[Stored items]
· · · ·
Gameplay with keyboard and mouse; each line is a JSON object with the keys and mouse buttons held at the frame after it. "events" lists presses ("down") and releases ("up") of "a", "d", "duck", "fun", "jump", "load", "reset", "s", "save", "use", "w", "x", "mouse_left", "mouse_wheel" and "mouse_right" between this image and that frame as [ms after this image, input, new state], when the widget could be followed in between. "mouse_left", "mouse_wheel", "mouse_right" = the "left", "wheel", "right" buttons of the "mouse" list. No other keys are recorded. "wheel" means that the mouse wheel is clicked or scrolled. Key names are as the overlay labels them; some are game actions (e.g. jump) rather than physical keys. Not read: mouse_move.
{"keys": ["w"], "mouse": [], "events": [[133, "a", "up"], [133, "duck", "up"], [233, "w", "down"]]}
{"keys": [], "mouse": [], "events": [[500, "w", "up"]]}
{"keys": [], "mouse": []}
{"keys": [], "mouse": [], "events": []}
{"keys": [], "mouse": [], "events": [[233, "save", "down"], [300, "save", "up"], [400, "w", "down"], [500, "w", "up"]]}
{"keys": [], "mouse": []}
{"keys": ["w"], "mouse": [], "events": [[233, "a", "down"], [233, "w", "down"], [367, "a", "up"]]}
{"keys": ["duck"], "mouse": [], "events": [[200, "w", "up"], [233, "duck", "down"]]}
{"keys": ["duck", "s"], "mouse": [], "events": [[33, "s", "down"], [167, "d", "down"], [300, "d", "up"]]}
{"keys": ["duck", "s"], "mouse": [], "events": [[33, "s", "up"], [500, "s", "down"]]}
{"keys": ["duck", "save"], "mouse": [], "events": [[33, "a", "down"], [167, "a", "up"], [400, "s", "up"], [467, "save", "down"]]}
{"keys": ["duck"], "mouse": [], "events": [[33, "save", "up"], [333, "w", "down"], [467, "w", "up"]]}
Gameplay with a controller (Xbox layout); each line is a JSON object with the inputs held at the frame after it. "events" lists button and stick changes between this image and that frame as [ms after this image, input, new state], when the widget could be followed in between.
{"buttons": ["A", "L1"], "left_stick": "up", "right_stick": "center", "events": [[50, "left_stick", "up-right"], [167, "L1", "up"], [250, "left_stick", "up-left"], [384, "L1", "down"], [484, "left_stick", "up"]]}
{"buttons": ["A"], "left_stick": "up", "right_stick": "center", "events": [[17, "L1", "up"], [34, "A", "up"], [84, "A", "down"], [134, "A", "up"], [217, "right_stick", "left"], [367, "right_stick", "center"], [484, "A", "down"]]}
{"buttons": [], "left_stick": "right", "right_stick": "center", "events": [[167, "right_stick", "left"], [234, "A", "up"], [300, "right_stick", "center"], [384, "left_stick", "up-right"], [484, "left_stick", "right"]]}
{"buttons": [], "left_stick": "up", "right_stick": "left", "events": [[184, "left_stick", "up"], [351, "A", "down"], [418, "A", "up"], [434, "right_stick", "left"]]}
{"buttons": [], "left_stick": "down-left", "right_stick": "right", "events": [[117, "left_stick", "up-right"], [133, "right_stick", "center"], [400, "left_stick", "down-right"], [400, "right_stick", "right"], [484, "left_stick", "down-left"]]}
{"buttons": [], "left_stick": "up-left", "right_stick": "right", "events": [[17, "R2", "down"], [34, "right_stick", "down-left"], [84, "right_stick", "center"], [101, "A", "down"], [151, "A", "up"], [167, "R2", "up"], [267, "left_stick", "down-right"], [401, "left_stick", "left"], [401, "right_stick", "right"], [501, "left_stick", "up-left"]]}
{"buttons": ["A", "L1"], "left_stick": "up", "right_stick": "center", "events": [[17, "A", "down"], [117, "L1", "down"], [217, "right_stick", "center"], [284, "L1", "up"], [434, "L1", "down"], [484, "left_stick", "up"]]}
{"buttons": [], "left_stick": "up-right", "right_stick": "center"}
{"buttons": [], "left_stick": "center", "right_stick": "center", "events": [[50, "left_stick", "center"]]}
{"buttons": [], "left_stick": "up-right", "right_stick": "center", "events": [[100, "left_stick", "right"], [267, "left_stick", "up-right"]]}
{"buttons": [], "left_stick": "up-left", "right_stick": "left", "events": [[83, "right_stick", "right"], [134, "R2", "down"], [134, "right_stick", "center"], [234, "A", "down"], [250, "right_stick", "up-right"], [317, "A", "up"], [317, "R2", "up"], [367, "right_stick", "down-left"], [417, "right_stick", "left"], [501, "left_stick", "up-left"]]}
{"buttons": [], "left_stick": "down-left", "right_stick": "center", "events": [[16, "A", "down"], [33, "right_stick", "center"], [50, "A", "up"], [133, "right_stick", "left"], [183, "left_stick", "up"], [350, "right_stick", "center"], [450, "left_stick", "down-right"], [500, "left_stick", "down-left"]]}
· · · ·
Every line above must be repeated exactly as it appears.

> _Output for this task_
Gameplay with keyboard and mouse; each line is a JSON object with the keys and mouse buttons held at the frame after it. "events" lists presses ("down") and releases ("up") of "a", "d", "duck", "fun", "jump", "load", "reset", "s", "save", "use", "w", "x", "mouse_left", "mouse_wheel" and "mouse_right" between this image and that frame as [ms after this image, input, new state], when the widget could be followed in between. "mouse_left", "mouse_wheel", "mouse_right" = the "left", "wheel", "right" buttons of the "mouse" list. No other keys are recorded. "wheel" means that the mouse wheel is clicked or scrolled. Key names are as the overlay labels them; some are game actions (e.g. jump) rather than physical keys. Not read: mouse_move.
{"keys": ["w"], "mouse": [], "events": [[133, "a", "up"], [133, "duck", "up"], [233, "w", "down"]]}
{"keys": [], "mouse": [], "events": [[500, "w", "up"]]}
{"keys": [], "mouse": []}
{"keys": [], "mouse": [], "events": []}
{"keys": [], "mouse": [], "events": [[233, "save", "down"], [300, "save", "up"], [400, "w", "down"], [500, "w", "up"]]}
{"keys": [], "mouse": []}
{"keys": ["w"], "mouse": [], "events": [[233, "a", "down"], [233, "w", "down"], [367, "a", "up"]]}
{"keys": ["duck"], "mouse": [], "events": [[200, "w", "up"], [233, "duck", "down"]]}
{"keys": ["duck", "s"], "mouse": [], "events": [[33, "s", "down"], [167, "d", "down"], [300, "d", "up"]]}
{"keys": ["duck", "s"], "mouse": [], "events": [[33, "s", "up"], [500, "s", "down"]]}
{"keys": ["duck", "save"], "mouse": [], "events": [[33, "a", "down"], [167, "a", "up"], [400, "s", "up"], [467, "save", "down"]]}
{"keys": ["duck"], "mouse": [], "events": [[33, "save", "up"], [333, "w", "down"], [467, "w", "up"]]}
Gameplay with a controller (Xbox layout); each line is a JSON object with the inputs held at the frame after it. "events" lists button and stick changes between this image and that frame as [ms after this image, input, new state], when the widget could be followed in between.
{"buttons": ["A", "L1"], "left_stick": "up", "right_stick": "center", "events": [[50, "left_stick", "up-right"], [167, "L1", "up"], [250, "left_stick", "up-left"], [384, "L1", "down"], [484, "left_stick", "up"]]}
{"buttons": ["A"], "left_stick": "up", "right_stick": "center", "events": [[17, "L1", "up"], [34, "A", "up"], [84, "A", "down"], [134, "A", "up"], [217, "right_stick", "left"], [367, "right_stick", "center"], [484, "A", "down"]]}
{"buttons": [], "left_stick": "right", "right_stick": "center", "events": [[167, "right_stick", "left"], [234, "A", "up"], [300, "right_stick", "center"], [384, "left_stick", "up-right"], [484, "left_stick", "right"]]}
{"buttons": [], "left_stick": "up", "right_stick": "left", "events": [[184, "left_stick", "up"], [351, "A", "down"], [418, "A", "up"], [434, "right_stick", "left"]]}
{"buttons": [], "left_stick": "down-left", "right_stick": "right", "events": [[117, "left_stick", "up-right"], [133, "right_stick", "center"], [400, "left_stick", "down-right"], [400, "right_stick", "right"], [484, "left_stick", "down-left"]]}
{"buttons": [], "left_stick": "up-left", "right_stick": "right", "events": [[17, "R2", "down"], [34, "right_stick", "down-left"], [84, "right_stick", "center"], [101, "A", "down"], [151, "A", "up"], [167, "R2", "up"], [267, "left_stick", "down-right"], [401, "left_stick", "left"], [401, "right_stick", "right"], [501, "left_stick", "up-left"]]}
{"buttons": ["A", "L1"], "left_stick": "up", "right_stick": "center", "events": [[17, "A", "down"], [117, "L1", "down"], [217, "right_stick", "center"], [284, "L1", "up"], [434, "L1", "down"], [484, "left_stick", "up"]]}
{"buttons": [], "left_stick": "up-right", "right_stick": "center"}
{"buttons": [], "left_stick": "center", "right_stick": "center", "events": [[50, "left_stick", "center"]]}
{"buttons": [], "left_stick": "up-right", "right_stick": "center", "events": [[100, "left_stick", "right"], [267, "left_stick", "up-right"]]}
{"buttons": [], "left_stick": "up-left", "right_stick": "left", "events": [[83, "right_stick", "right"], [134, "R2", "down"], [134, "right_stick", "center"], [234, "A", "down"], [250, "right_stick", "up-right"], [317, "A", "up"], [317, "R2", "up"], [367, "right_stick", "down-left"], [417, "right_stick", "left"], [501, "left_stick", "up-left"]]}
{"buttons": [], "left_stick": "down-left", "right_stick": "center", "events": [[16, "A", "down"], [33, "right_stick", "center"], [50, "A", "up"], [133, "right_stick", "left"], [183, "left_stick", "up"], [350, "right_stick", "center"], [450, "left_stick", "down-right"], [500, "left_stick", "down-left"]]}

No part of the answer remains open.